Na ocasião, Castro enviou mensagem para Marcus Vinícius informando estar
no "Animal Kingdom", parque de diversões localizado na Flórida.
"Só para me programar aqui vê pra mim se vai rolar aquela parada com o
árabe aqui", prosseguiu.
Segundo a PF, o codinome árabe seria uma referência a Flávio Chadud,
empresário também investigado.
Em outro momento, já como vice-governador, Cláudio Castro visitou a sede
da empresa de Chadud, em um shopping do Rio de Janeiro. As conversas trocadas
entre Chadud e interlocutores, segundo a PF, levantam indícios de que o
objetivo da visita era "receber parte do acerto de recursos
liberados".
Segundo a PF, as imagens das câmeras de segurança do shopping mostram
Cláudio Castro chegando ao local às 9h15 de 29 de julho de 2019 com uma
"maleta aparentemente vazia".
Ao sair do local, mais de uma hora depois, "as imagens registram
nítida diferença de volume na maleta, a alicerçar a conclusão pelo provável
recebimento de vantagem indevida por parte de Cláudio Castro [...], informação
que encontra eco nas declarações prestadas pelo colaborador Bruno Selem
[operador de Chadud]", destaca Raul Araújo na decisão.
A decisão que autorizou as buscas e apreensões na última quarta-feira
(20) contra Vinícius Sarciá e outras duas pessoas ocorre no âmbito de
investigações da PF sobre um suposto esquema de corrupção nos projetos de
assistência social Novo Olhar, Rio Cidadão, Agente Social e Qualimóvel, dos
anos 2017 a 2020.
Há suspeita de que os envolvidos teriam cometido peculato, corrupção e
lavagem de dinheiro, além de integrarem organização criminosa.
O governador é alvo de inquérito cuja abertura foi autorizada pelo STJ
em abril deste ano. Os crimes teriam sido praticados na época em que Castro era
vereador e, depois, vice-governador.
Apesar de ser investigado, Castro não foi alvo de buscas nesta fase da
operação. Contudo, o STJ autorizou a quebra dos sigilos bancário, fiscal e
temático do governador.
A defesa de Marcus Vinícius disse que não pode comentar o caso. A defesa
de Flávio Chadud disse que as acusações "são fantasiosas" e que o
"delator sequer cumpriu os termos do acordo de delação premiada, além de
não ter apresentado uma única prova sequer".
LEIA NA ÍNTEGRA A NOTA DO GOVERNO DO RIO
As informações não passam de acusações infundadas, velhas e requentadas,
muitas delas já exaustivamente publicadas pela própria mídia.

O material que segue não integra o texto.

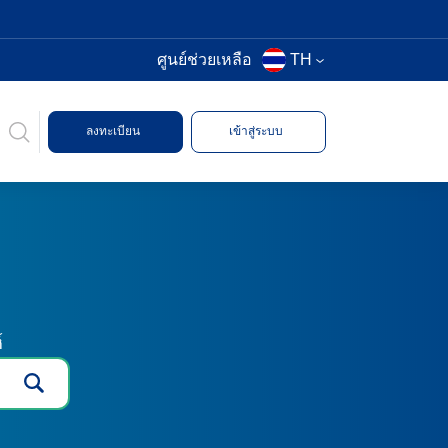
ศูนย์ช่วยเหลือ
TH
ลงทะเบียน
เข้าสู่ระบบ
์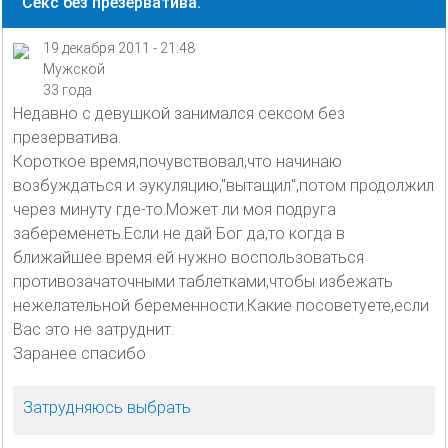
Секс без презерватива.
19 декабря 2011 - 21:48
Мужской
33 года
Недавно с девушкой занимался сексом без
презерватива.
Короткое время,почувствовал,что начинаю
возбуждаться и эукуляцию,"вытащил",потом продолжил
через минуту где-то.Может ли моя подруга
забеременеть.Если не дай Бог да,то когда в
ближайшее время ей нужно воспользоваться
противозачаточными таблетками,чтобы избежать
нежелательной беременности.Какие посоветуете,если
Вас это не затруднит.
Заранее спасибо
Затрудняюсь выбрать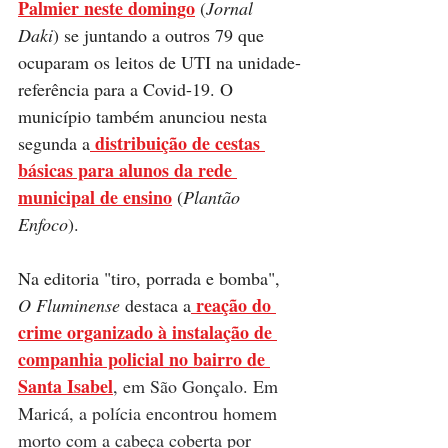
Palmier neste domingo
 (
Jornal 
Daki
) se juntando a outros 79 que 
ocuparam os leitos de UTI na unidade-
referência para a Covid-19. O 
município também anunciou nesta 
 distribuição de cestas 
segunda a
básicas para alunos da rede 
municipal de ensino
 (
Plantão 
Enfoco
). 
Na editoria "tiro, porrada e bomba", 
 reação do 
O Fluminense
 destaca a
c
rime organizado à instalação de 
companhia policial no bairro de 
Santa Isabel
, em São Gonçalo. Em 
Maricá, a polícia encontrou homem 
morto com a cabeça coberta por 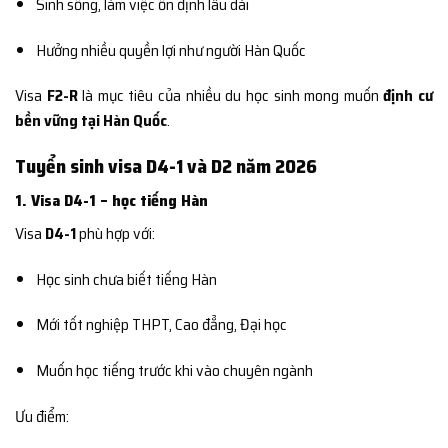
Sinh sống, làm việc ổn định lâu dài
Hưởng nhiều quyền lợi như người Hàn Quốc
Visa
F2-R
là mục tiêu của nhiều du học sinh mong muốn
định cư
bền vững tại Hàn Quốc
.
Tuyển sinh visa D4-1 và D2 năm 2026
1. Visa D4-1 – học tiếng Hàn
Visa
D4-1
phù hợp với:
Học sinh chưa biết tiếng Hàn
Mới tốt nghiệp THPT, Cao đẳng, Đại học
Muốn học tiếng trước khi vào chuyên ngành
Ưu điểm:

Em dezembro de
2016, data na qual teria ocorrido o suposto fato, Cláudio Castro nem tinha
mandato político. Ele tomou posse como vereador apenas em 2017.
Mais uma vez comprova-se que não há nenhum fato novo desde o início das
investigações, que é de 2019. Todos os questionamentos vêm sendo esclarecidos
pela defesa do governador no decorrer desse tempo.
Por isso causa estranheza e profunda indignação a operação deflagrada na
quarta-feira (20/12). As medidas cautelares, executadas quatro anos depois da
abertura da investigação, reforçam o que o governador Cláudio Castro vem
dizendo há anos, ou seja, que não há nada contra ele, nenhuma prova, e que tudo
se resume a uma delação criminosa, de um réu confesso, que vem sendo contestada
judicialmente.
Fica claro, infelizmente, que estamos diante de uma "fishing
expedition" [tentativa de busca aleatória de provas], porque não há
razoabilidade e nem sentido nas buscas e apreensões, tanto tempo depois de
iniciadas as investigações.
Quanto à quebra do sigilo fiscal e telemático, o governador recebe com
tranquilidade a decisão e afirma que todo homem público deve sempre estar à
disposição do crivo das instituições.